Bishop-Count Victor de Kubinyi (1873-1966) was, as Mar Paul, a bishop of the Apostolic Episcopal Church from 1932 onwards, having served in other churches previously with a special ministry to Hungarian immigrants to the United States. He was a member of the Order of the Crown of Thorns and received the distinction of Doctor Christianissimus.
He was a Hungarian nobleman and the godson of the Emperor Franz Josef of Austria. On 18 March 1897 he was ordained priest in the Roman Catholic Church by Bishop Osaszka. In 1905, he moved to the United States. Having left the Roman Catholic Church in 1911, he founded the Hungarian National Church, South Bend, Indiana, in the following year, and was consecrated for that body by Arnold Harris Mathew of the Old Catholic Church of Great Britain on 13 June 1913. On 7 December 1913 he and his church were admitted to the Protestant Episcopal Church by Bishop John Hazen White of Northern Indiana. He became associated with Prince-Abbot Joseph III and, having resigned his ministry in the PEC, was consecrated by him on 9 October 1918, serving as bishop in the American Catholic Church, of which he was appointed an Ordinary on 16 October 1924. In November 1924 he was additionally admitted to the Cathedral Chapter of the African Orthodox Church.
In 1925 he left the American Catholic Church for the North American Old Roman Catholic Church under Carmel Henry Carfora, and because Carfora did not accept Holy Orders from the Vilatte lineage, was consecrated conditionally by him on 13 May 1925. He built up a community known as The Traditional Christian Catholic Church (L’Eglise Chrétienne Catholique Traditionelle). In 1932 he and his community joined the Apostolic Episcopal Church, and he was conditionally consecrated on 27 November 1932 by Mar Antoine Lefberne (1862-1953), bishop and exarch of the Chaldean Catholic Church. In 1935, he returned to Hungary where the remainder of his ministry took place.

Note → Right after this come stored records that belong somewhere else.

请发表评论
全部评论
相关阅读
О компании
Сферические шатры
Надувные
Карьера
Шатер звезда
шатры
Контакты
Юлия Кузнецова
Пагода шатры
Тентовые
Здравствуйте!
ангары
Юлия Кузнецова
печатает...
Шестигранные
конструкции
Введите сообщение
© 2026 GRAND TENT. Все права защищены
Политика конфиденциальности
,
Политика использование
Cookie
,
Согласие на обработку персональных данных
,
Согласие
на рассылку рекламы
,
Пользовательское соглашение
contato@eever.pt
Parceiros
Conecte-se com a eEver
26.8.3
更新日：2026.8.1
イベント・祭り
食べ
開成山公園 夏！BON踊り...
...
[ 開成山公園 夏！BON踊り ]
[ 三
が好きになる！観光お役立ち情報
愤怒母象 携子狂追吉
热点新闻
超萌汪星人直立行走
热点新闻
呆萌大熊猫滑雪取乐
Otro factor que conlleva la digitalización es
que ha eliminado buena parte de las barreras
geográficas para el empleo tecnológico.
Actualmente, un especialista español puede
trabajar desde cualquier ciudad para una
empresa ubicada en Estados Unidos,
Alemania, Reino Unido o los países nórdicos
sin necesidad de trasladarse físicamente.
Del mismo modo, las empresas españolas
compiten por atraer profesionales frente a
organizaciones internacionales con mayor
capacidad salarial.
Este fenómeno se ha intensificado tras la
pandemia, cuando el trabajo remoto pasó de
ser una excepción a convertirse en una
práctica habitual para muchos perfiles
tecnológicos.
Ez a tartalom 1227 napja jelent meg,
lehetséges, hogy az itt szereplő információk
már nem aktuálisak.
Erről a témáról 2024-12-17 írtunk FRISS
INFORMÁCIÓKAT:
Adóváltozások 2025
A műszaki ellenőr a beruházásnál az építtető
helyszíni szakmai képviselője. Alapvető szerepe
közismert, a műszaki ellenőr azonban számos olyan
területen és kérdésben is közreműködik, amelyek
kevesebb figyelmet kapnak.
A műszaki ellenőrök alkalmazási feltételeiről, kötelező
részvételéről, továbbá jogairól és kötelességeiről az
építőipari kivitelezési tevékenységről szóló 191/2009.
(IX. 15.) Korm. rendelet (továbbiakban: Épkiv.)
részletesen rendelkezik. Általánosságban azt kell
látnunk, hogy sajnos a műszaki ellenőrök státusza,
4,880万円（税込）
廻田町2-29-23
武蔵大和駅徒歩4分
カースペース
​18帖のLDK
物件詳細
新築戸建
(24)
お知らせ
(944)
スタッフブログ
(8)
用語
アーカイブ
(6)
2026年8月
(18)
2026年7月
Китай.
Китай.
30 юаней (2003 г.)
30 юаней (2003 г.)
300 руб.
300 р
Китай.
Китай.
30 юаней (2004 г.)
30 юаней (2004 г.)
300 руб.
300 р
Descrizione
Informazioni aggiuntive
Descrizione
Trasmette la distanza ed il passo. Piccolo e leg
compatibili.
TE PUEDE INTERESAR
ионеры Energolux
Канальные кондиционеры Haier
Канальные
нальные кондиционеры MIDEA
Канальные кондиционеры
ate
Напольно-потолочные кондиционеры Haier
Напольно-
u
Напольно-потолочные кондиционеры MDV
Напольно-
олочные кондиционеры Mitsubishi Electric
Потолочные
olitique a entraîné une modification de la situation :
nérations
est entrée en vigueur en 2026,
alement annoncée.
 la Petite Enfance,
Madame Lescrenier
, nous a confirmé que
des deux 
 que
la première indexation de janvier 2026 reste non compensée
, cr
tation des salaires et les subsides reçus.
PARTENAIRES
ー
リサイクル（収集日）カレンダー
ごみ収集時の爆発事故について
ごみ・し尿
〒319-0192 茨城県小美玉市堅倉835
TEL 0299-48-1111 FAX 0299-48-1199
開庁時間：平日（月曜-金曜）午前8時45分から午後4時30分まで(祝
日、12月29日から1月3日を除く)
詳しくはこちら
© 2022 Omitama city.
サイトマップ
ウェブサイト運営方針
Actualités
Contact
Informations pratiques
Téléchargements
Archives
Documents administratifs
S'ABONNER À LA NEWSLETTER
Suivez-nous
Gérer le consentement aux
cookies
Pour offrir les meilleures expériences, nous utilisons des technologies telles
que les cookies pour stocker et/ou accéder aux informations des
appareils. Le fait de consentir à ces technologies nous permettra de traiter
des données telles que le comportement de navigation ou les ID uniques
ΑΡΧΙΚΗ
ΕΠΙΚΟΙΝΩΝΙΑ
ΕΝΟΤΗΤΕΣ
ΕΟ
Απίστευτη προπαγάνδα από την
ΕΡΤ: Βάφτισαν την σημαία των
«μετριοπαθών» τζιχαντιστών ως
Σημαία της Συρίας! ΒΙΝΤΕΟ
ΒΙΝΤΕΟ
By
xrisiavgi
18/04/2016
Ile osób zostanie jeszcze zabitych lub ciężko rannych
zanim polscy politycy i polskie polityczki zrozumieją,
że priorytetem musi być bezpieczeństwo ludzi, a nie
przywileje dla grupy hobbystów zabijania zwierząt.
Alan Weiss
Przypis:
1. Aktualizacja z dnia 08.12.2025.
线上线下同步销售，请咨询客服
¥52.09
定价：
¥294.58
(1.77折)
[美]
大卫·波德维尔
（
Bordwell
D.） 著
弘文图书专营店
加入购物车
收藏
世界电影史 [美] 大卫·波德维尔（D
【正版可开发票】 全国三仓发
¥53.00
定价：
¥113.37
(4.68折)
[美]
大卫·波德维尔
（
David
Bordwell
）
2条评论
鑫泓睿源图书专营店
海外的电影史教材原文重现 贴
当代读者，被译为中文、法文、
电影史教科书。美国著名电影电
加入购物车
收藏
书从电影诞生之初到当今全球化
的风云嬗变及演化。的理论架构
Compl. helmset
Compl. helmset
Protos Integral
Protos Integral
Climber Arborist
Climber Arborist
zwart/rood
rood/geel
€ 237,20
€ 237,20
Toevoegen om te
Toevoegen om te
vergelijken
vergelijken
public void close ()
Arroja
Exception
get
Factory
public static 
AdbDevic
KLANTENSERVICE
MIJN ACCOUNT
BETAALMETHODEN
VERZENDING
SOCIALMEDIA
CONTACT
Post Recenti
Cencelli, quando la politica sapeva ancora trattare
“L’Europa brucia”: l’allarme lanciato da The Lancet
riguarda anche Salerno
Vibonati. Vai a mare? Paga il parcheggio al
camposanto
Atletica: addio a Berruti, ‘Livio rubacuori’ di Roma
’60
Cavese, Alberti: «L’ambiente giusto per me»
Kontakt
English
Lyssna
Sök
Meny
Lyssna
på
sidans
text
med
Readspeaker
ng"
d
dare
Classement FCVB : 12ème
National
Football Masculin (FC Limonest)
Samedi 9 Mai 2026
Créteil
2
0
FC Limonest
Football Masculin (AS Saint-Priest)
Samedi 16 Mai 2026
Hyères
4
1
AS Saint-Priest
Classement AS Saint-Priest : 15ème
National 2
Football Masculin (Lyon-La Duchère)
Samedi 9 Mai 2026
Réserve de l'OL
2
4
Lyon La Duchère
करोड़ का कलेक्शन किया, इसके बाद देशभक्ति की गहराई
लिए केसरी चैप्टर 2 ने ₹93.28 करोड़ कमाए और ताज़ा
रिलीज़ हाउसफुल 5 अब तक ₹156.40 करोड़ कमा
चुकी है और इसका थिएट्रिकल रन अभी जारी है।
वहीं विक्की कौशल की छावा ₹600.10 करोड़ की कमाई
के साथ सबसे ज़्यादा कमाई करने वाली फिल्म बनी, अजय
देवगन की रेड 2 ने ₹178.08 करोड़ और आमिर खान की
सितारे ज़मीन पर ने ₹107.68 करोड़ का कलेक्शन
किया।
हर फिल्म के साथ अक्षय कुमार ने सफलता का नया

His books include The King of Rome, New York 1907; Napoleon I, New York 1911; True Religion, South Bend 1913; Behind the Curtain, South Bend 1913; Through Fog – To Light, South Bend 1914; Hungarian Service Book, South Bend 1915; Franz Josef I, South Bend 1917; Mr Man, New York 1920; As We Are, New York 1929. He was also known as a painter and lecturer on modern art and is depicted in that role in the photograph to the right.